→ Brief
List each score on the fecal scoring scale in the methods section below, with its description.

Materials and methods

All animal procedures were approved by the University of Illinois Institutional Animal Care and Use Committee prior to experimentation (protocol #22217).

Animals, treatments and diets

A replicated 3 × 3 Latin square design experiment was conducted. Twelve healthy adult spayed female beagle dogs (6.0 ± 1.14 yr old; 8.7 ± 0.91 kg) were used. All dogs were housed in an environmentally controlled facility at the University of Illinois Urbana-Champaign. Dogs always had free access to fresh water. Based on previous feeding records, dogs were fed once daily (8–9 am) to maintain body weight. Dogs were weighed and body condition was assessed (9) once a week prior to feeding.

The following treatments were tested: 250 mg/d of maltodextrin (control); 1 × 10⁹ colony-forming units (CFU)/d of B. subtilis ATCC PTA-122264 (Low dose; Kerry, Inc., Beloit, WI); and 5 × 10⁹ CFU/d of B. subtilis ATCC PTA-122264 (High dose). Maltodextrin and B. subtilis treatments were provided prior to each meal with gelatin capsules before each meal. During the first 28 d of each experimental period, dogs were allotted to one of the three treatments and fed a dry extruded kibble commercial diet formulated to meet all Association of American Feed Control Officials nutrient recommendations for adult dogs at maintenance (10) and containing no probiotics or prebiotics and little fermentable fiber (Best Dog 21/12; Mid-South Feeds Inc., Alma, GA). At that time, all dogs were then abruptly changed to a wet canned diet (Pedigree Chopped Ground Dinner with Chicken Adult Canned Wet Dog Food; Mars Petcare US, Franklin, TN) formulated to meet all Association of American Feed Control Officials nutrient recommendations for adult dogs at maintenance (10) and fed for 14 d. Analyzed chemical composition of diets is listed in Table 1.

Table 1

Table 1. Analyzed chemical and energy composition of diets.

Fecal collection, scoring, and handling

Fresh (within 15 min of defecation) fecal samples were collected prior to (d 0) and 2, 6, 10, and 14 d after diet change for scoring and the measurement of pH, dry matter (DM) percentage, and microbiota. First, fecal samples were scored using the following scale: 1 = hard, dry pellets, small hard mass; 2 = hard, formed, dry stool; remains firm and soft; 3 = soft, formed, and moist stool, retains shape; 4 = soft, unformed stool, assumes shape of container; and 5 = watery, liquid that can be poured. Fecal pH was measured immediately using an AP10 pH meter (Denver Instrument, Bohemia, NY) equipped with a Beckman Electrode (Beckman Instruments Inc., Fullerton, CA). After pH was measured, an aliquot was collected for DM determination in accordance with AOAC (11) procedures using a 105°C oven. An aliquot of fresh feces was then transferred to sterile cryogenic vials (Nalgene, Rochester, NY), placed on dry ice, and then stored at −80°C until microbiota analysis.

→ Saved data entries
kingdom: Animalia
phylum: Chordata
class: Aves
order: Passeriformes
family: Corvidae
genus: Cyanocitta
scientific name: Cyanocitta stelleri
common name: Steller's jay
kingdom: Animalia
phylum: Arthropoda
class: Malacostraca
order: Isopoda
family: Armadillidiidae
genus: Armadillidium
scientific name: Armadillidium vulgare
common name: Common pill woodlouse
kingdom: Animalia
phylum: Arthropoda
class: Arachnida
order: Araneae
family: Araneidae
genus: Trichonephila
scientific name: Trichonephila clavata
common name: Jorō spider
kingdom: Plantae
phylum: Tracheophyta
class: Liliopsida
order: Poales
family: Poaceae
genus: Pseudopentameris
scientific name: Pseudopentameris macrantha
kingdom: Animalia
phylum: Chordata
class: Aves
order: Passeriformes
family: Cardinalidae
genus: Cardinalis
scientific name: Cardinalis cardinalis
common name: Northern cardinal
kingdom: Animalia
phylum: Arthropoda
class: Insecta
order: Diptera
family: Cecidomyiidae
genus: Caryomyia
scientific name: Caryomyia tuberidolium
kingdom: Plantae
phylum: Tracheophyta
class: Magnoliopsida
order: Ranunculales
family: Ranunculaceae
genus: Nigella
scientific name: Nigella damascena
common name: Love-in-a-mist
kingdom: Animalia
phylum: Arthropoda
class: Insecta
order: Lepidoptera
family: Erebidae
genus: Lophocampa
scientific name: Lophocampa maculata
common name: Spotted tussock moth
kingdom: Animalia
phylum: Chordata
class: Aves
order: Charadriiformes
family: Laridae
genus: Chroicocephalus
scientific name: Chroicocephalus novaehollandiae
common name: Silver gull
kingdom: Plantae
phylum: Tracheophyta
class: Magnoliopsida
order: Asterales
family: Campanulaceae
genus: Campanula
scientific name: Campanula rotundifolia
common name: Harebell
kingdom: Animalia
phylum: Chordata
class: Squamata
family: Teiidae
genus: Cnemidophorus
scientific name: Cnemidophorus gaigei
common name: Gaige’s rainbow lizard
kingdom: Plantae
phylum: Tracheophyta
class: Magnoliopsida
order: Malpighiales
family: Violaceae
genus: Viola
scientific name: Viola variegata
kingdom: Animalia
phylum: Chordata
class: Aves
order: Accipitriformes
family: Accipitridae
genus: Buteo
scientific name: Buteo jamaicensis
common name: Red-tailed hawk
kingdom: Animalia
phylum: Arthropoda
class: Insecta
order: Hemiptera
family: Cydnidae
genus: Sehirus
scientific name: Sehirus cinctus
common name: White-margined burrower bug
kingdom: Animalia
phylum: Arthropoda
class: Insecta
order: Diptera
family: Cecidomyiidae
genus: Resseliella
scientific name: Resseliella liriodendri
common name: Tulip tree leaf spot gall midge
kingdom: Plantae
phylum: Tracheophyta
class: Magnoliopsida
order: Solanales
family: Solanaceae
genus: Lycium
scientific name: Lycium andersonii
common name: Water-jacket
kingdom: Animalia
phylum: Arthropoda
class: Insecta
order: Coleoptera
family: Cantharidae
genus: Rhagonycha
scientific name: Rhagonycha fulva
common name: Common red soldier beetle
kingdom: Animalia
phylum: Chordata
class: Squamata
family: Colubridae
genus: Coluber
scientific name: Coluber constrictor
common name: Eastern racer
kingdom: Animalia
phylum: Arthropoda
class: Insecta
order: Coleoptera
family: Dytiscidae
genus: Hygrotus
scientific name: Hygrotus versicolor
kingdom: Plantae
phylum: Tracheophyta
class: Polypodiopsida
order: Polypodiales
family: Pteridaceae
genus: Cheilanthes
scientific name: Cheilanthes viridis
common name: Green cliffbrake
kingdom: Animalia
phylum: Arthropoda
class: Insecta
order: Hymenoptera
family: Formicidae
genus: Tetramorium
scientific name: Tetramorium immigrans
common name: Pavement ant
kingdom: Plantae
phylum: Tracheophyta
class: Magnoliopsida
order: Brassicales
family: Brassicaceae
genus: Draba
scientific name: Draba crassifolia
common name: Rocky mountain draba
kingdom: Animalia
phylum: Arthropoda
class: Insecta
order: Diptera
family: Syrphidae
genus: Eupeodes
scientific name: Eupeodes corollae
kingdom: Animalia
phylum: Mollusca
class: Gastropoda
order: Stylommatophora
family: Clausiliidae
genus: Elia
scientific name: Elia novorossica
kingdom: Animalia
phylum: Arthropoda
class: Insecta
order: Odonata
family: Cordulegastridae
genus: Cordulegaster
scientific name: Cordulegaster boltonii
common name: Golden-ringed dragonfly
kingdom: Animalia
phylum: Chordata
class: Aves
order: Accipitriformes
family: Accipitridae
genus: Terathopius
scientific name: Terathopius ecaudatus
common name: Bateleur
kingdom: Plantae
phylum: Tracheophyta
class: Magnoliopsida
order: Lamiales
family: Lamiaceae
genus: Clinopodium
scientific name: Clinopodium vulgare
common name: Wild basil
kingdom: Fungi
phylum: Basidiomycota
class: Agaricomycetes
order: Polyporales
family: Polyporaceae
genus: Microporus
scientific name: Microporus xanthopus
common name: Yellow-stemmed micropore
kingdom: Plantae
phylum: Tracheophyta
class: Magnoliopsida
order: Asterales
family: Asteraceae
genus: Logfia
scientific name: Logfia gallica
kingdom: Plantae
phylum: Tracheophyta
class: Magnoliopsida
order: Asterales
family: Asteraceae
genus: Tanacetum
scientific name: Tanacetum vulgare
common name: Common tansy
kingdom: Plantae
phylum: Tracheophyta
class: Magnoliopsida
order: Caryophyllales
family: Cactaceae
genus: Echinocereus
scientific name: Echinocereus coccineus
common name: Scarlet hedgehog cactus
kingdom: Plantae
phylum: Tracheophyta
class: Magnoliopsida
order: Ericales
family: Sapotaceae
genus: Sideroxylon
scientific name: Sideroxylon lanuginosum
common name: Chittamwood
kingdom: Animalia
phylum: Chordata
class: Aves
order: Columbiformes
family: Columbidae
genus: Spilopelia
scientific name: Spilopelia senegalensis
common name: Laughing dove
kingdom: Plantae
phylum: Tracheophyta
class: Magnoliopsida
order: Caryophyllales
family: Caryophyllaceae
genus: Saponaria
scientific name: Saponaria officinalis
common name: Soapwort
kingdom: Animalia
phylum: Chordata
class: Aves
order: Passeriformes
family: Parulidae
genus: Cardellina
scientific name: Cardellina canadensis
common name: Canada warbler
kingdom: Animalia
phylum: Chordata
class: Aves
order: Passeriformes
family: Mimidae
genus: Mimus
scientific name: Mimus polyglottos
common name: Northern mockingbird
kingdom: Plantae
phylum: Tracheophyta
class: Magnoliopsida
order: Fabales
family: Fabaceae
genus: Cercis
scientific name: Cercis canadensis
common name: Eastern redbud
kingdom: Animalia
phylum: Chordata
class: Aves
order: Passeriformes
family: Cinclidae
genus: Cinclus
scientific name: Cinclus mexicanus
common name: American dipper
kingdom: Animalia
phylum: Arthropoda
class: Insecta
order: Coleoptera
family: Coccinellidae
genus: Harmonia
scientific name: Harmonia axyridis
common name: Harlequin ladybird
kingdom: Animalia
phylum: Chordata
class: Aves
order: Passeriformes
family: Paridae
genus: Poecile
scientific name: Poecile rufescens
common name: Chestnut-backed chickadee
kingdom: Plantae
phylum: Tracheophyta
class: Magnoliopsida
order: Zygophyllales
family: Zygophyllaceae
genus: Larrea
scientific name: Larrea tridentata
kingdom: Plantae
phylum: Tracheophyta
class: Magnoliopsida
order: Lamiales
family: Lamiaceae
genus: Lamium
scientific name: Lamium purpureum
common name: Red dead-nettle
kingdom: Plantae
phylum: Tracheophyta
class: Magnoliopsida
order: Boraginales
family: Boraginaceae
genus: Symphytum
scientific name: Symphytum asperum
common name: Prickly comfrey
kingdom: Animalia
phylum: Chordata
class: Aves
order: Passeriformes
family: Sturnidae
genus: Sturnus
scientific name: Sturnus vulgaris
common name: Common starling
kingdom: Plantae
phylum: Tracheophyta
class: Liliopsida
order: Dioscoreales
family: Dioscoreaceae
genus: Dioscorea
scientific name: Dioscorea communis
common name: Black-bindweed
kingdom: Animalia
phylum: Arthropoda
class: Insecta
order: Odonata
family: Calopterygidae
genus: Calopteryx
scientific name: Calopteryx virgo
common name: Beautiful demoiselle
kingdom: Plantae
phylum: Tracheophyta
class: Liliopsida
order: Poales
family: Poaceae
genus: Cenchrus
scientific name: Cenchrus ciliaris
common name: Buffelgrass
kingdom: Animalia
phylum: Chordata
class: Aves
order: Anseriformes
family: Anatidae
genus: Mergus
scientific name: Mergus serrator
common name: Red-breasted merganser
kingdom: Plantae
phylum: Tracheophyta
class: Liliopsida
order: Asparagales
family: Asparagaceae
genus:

→ Answer
1 = hard, dry pellets, small hard mass
2 = hard, formed, dry stool; remains firm and soft
3 = soft, formed, and moist stool, retains shape
4 = soft, unformed stool, assumes shape of container
5 = watery, liquid that can be poured